Perché molti l’hanno sottovalutato allora? É lo stesso Newey a spiegarlo quando afferma che il pompaggio aerodinamico è molto difficile da riscontrare in galleria del vento e nei modelli computazionali. Nonostante ciò, però, c’erano altri modi per anticiparlo. Cosa che Red Bull ha fatto garantendosi un vantaggio prestazionale sul quale il team ha potuto sviluppare la macchina del 2022 e del 2023 nonostante le afflizioni della penalità e del contingentamento orario determinato dall’Aerodynamic Test Regulation.

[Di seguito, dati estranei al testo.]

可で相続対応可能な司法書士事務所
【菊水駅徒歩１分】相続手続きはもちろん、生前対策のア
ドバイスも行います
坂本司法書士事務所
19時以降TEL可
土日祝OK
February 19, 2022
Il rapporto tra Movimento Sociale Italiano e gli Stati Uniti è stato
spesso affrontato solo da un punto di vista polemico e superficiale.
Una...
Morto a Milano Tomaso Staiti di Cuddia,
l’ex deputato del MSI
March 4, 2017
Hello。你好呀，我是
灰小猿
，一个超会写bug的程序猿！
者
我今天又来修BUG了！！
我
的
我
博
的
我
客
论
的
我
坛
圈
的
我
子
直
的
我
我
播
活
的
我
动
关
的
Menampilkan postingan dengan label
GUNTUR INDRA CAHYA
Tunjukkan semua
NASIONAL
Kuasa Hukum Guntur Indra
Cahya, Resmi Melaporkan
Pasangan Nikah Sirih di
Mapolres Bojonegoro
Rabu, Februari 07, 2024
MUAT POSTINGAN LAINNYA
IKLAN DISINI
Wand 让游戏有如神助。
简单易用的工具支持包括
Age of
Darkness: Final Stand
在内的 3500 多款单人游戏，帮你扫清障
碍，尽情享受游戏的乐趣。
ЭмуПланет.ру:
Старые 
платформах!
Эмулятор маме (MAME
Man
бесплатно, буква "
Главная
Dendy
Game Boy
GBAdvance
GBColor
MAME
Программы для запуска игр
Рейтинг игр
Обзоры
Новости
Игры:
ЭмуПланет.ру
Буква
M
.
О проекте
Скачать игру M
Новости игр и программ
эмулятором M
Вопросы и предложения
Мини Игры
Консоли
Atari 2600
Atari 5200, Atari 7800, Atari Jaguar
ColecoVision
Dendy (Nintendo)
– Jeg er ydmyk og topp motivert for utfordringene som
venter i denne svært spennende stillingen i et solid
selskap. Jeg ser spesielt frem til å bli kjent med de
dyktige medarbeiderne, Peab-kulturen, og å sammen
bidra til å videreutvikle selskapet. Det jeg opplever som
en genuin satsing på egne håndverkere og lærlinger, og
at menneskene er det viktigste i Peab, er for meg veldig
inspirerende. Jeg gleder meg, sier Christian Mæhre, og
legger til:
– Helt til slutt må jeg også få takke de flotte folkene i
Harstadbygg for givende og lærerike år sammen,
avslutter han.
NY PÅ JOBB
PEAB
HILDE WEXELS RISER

Per il campionato che sta per iniziare – e questa è la speranza che covano i team rivali – le competenze acquisite, il balance of performance regolamentare e la convergenza concettuale (alla quale la RB20 sembra poter sfuggire grazie alle novità introdotte), possono erodere alle fondamenta quel vantaggio conoscitivo che Adrian Newey ha messo a disposizione della sua squadra sfornando vetture che hanno cancellato e riscritto i record della F1.
Newey è saldamente al timone dell’ufficio progettazione ma c’è qualche voce fuori dal coro che lo vorrebbe lontano da Milton Keynes. Una possibile soluzione per la Ferrari che sta ristrutturando se stessa partendo dall’ingaggio di Lewis Hamilton. Scenario di difficile realizzazione. Max Verstappen, un altro catalizzatore di forze della Red Bull, spera che il professionista possa rimanere a lungo in squadra.
“Nessuno sarà mai come Adrian. Non si può sostituire, c’è solo un Adrian . Ma è meraviglioso vedere l’arrivo di nuovi talenti con cui ha lavorato a lungo, ed è meraviglioso vedere come questo talento vada per la sua strada e come riusciamo a realizzare ciò che facciamo. Dobbiamo anche riconoscere l’intero gruppo di persone che c’è dietro – ha spiegato Max a motorsport magazine – perché non si tratta solo di Adrian, ma di tutto lo staff di ingegneri che lo circonda. Ci sono nuovi talenti che stanno emergendo, e poi c’è Adrian. È come un mentore”.

In effetti, lo spiegò lo stesso Newey, nel team opera un’organizzazione interconnessa, di stampo orizzontale. Chi è in cima alla scala piramidale non impartisce ordini e basta, è aperto a sentire suggerimenti e a valutare progetti che arrivano anche dai livelli teoricamente più bassi della struttura. Questo tipo di architettura del lavoro ha fatto la differenza e potrebbe continuare a farla anche nel clamoroso caso, ad oggi non in agenda, di un addio del preziosissimo ingegnere.
Quindi Verstappen può dormire sonni sereni, almeno nell’immediato. Quello che – riposare placidi e sicuri – difficilmente faranno i rivali della Red Bull che stamattina hanno potuto vedere i dettagli della RB20 che, ancora una volta, mostrano quanto sia capace Adrian Newey nell’azzardare anche in un conteso normativo bloccato.